Ces documents ne relèvent pas encore de la franc-maçonnerie spéculative moderne, mais des traditions corporatives de constructeurs.
Beaucoup de leurs auteurs sont anonymes ou signent sous pseudonyme.
Des collections d’originaux et fac-similés sont disponibles ici :
http://theoldcharges.com/summary.html
https://freimaurer-wiki.de/
Ainsi que dans les volumes QCA (Quatuor Coronatorum Antigrapha), publiés par la loge de recherche Quatuor Coronati.
Après 1717 : les écrits de divulgation, ou « écrits du traître »
Avec la fondation de la Grande Loge de Londres en 1717 et la publication des Constitutions d’Anderson en 1723, la franc-maçonnerie entre dans une nouvelle ère — et sa visibilité attire critiques et curiosités.
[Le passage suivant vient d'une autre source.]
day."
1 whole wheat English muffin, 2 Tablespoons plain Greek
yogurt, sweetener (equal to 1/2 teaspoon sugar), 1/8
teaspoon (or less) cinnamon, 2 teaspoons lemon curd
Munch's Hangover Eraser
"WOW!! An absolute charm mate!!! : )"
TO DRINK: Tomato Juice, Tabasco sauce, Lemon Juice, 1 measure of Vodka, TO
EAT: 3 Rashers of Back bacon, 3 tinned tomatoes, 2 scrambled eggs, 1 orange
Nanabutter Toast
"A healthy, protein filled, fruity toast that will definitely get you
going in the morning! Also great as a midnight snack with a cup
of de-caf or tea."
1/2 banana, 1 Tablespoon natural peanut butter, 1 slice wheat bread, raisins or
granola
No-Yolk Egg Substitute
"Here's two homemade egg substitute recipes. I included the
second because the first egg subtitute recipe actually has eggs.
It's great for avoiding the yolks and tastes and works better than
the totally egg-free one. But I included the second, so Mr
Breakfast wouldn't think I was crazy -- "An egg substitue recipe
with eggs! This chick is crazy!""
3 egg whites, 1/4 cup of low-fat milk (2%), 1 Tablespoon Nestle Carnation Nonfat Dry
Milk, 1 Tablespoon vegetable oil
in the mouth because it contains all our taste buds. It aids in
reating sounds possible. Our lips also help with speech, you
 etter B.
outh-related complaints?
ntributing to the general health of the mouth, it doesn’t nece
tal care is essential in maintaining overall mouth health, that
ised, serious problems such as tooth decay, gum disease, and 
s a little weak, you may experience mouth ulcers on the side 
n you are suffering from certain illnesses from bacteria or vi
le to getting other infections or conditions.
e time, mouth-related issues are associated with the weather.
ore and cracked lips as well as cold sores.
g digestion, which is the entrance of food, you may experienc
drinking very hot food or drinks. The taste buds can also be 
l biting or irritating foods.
Apparaît alors une série de textes baptisés « écrits du traître », c’est-à-dire des révélations décrivant rites et pratiques maçonniques.
Parmi les plus célèbres :
| Titre | Année | Particularité |
|---|---|---|
| The Three Distinct Knocks | 1760 | Première divulgation populaire des cérémonies |
| Jachin and Boaz | 1762 | Clé symbolique diffusée à grande échelle |
Longtemps considérés comme des attaques hostiles (candidats refusés, membres radiés, opposants religieux), ces textes sont aujourd’hui parfois perçus comme des notes internes mises en circulation.
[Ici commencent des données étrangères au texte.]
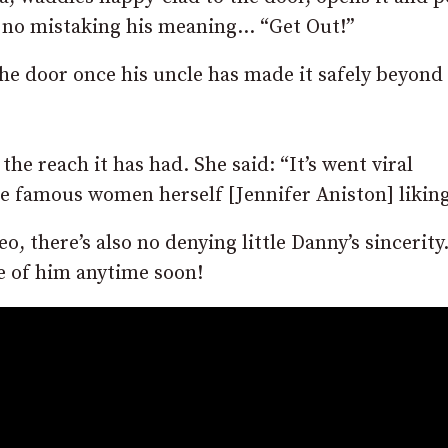
’s no mistaking his meaning… “Get Out!”
 the door once his uncle has made it safely beyond
he reach it has had. She said: “It’s went viral
e famous women herself [Jennifer Aniston] liking 
eo, there’s also no denying little Danny’s sincerity
e of him anytime soon!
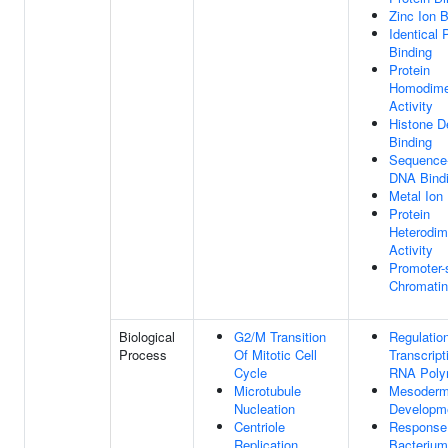
Zinc Ion B
Identical 
Binding
Protein
Homodimer
Activity
Histone D
Binding
Sequence-
DNA Bind
Metal Ion
Protein
Heterodim
Activity
Promoter-
Chromatin
Biological
G2/M Transition
Regulatio
Process
Of Mitotic Cell
Transcript
Cycle
RNA Poly
Microtubule
Mesoder
Nucleation
Developm
Centriole
Response
Replication
Bacterium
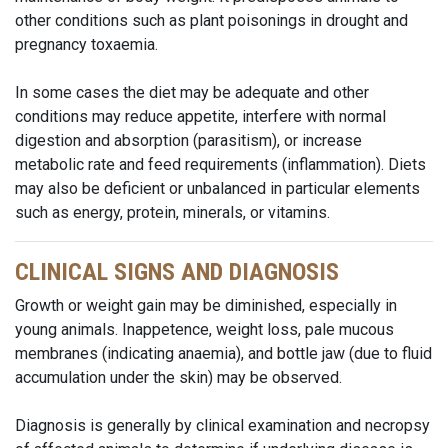
other conditions such as plant poisonings in drought and
pregnancy toxaemia.
In some cases the diet may be adequate and other
conditions may reduce appetite, interfere with normal
digestion and absorption (parasitism), or increase
metabolic rate and feed requirements (inflammation). Diets
may also be deficient or unbalanced in particular elements
such as energy, protein, minerals, or vitamins.
CLINICAL SIGNS AND DIAGNOSIS
Growth or weight gain may be diminished, especially in
young animals. Inappetence, weight loss, pale mucous
membranes (indicating anaemia), and bottle jaw (due to fluid
accumulation under the skin) may be observed.
Diagnosis is generally by clinical examination and necropsy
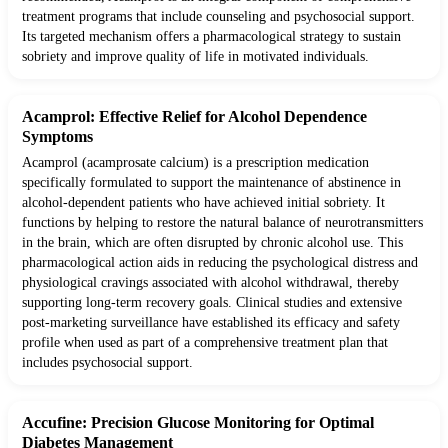
treatment programs that include counseling and psychosocial support.
Its targeted mechanism offers a pharmacological strategy to sustain
sobriety and improve quality of life in motivated individuals.
Acamprol: Effective Relief for Alcohol Dependence
Symptoms
Acamprol (acamprosate calcium) is a prescription medication
specifically formulated to support the maintenance of abstinence in
alcohol-dependent patients who have achieved initial sobriety. It
functions by helping to restore the natural balance of neurotransmitters
in the brain, which are often disrupted by chronic alcohol use. This
pharmacological action aids in reducing the psychological distress and
physiological cravings associated with alcohol withdrawal, thereby
supporting long-term recovery goals. Clinical studies and extensive
post-marketing surveillance have established its efficacy and safety
profile when used as part of a comprehensive treatment plan that
includes psychosocial support.
Accufine: Precision Glucose Monitoring for Optimal
Diabetes Management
Les écrits officiels et les grands manuels
Parmi les textes « normatifs » les plus importants :
- Les Constitutions de James Anderson (1723), rééditées et modifiées à plusieurs reprises.
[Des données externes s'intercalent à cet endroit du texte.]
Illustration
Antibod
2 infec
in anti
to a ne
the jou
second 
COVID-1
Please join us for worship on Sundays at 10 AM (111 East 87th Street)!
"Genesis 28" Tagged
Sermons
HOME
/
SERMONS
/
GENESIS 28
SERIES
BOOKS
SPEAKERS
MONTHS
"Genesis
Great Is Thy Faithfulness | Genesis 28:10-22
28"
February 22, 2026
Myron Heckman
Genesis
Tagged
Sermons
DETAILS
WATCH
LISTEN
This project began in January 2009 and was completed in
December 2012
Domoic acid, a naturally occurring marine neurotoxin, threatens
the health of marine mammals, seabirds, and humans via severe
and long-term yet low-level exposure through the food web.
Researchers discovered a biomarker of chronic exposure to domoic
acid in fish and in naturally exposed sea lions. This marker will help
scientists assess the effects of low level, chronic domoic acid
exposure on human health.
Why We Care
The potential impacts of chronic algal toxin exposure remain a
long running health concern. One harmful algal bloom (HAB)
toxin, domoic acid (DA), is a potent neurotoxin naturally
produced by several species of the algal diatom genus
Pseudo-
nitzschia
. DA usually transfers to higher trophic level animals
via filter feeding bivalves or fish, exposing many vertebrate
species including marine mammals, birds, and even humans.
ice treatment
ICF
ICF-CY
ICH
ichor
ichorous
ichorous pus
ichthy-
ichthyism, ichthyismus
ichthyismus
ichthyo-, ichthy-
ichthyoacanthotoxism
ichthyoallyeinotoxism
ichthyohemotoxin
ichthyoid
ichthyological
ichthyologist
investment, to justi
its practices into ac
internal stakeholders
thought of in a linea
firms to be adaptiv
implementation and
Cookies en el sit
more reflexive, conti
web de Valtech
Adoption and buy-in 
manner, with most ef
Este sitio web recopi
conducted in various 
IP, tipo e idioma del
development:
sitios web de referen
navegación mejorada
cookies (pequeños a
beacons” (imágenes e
- Le Pocket Companion (dès 1735), manuel souvent utilisé en loge.
- Les Illustrations of Masonry de William Preston (1772),
- et The Spirit of Masonry de William Hutchinson (1775).
Ces ouvrages ont contribué à définir :
- l’éthique maçonnique,
- le rôle de l’initiation,
- la structure des loges.
Dictionnaires et encyclopédies maçonniques
Au XIXᵉ siècle, l’effort se déplace vers la synthèse documentaire.
Parmi les références essentielles :
| Auteur | Titre | Dates | Importance |
|---|---|---|---|
| C. Lenning | Encyclopedia of Freemasonry | 1822–1828 | Première grande somme encyclopédique |
| A.G. Mackey | An Encyclopaedia of Freemasonry | 1874 | Référence anglo-saxonne encore citée |
Ces encyclopédies rassemblent textes rituels, extraits historiques, définitions symboliques et biographies.
La recherche moderne : rigueur historique et comparaison
À la fin du XIXᵉ siècle, l’étude de la franc-maçonnerie se développe selon des méthodes critiques et historiographiques.
- Quatuor Coronati Lodge No. 2076 (Londres, 1884) publie des travaux de référence.
- En Allemagne, la loge de recherche Frederik (1863) puis Quatuor Coronati Bayreuth (1951) poursuivent ces recherches.
- En Suisse, le groupe de recherche Alpina est fondé en 1985.
- En France, Alain Bernheim joue un rôle majeur dans la démystification historique.
Plus récemment :
- Manuel de la franc-maçonnerie (2014),
- Les racines de la franc-maçonnerie (2016),
coordonnés par Jan A.M. Snoek, offrent une excellente synthèse contemporaine.
Conclusion
L’histoire de la franc-maçonnerie repose sur un ensemble de sources multiples, allant des statuts corporatifs médiévaux aux recherches universitaires actuelles.
Cet héritage montre que la franc-maçonnerie est une tradition continue, faite de transmission, adaptation et interprétation vivante.
Elle n’est pas un mystère fermé, mais une construction progressive, patiente, documentée — comme un Temple toujours en cours d’édification.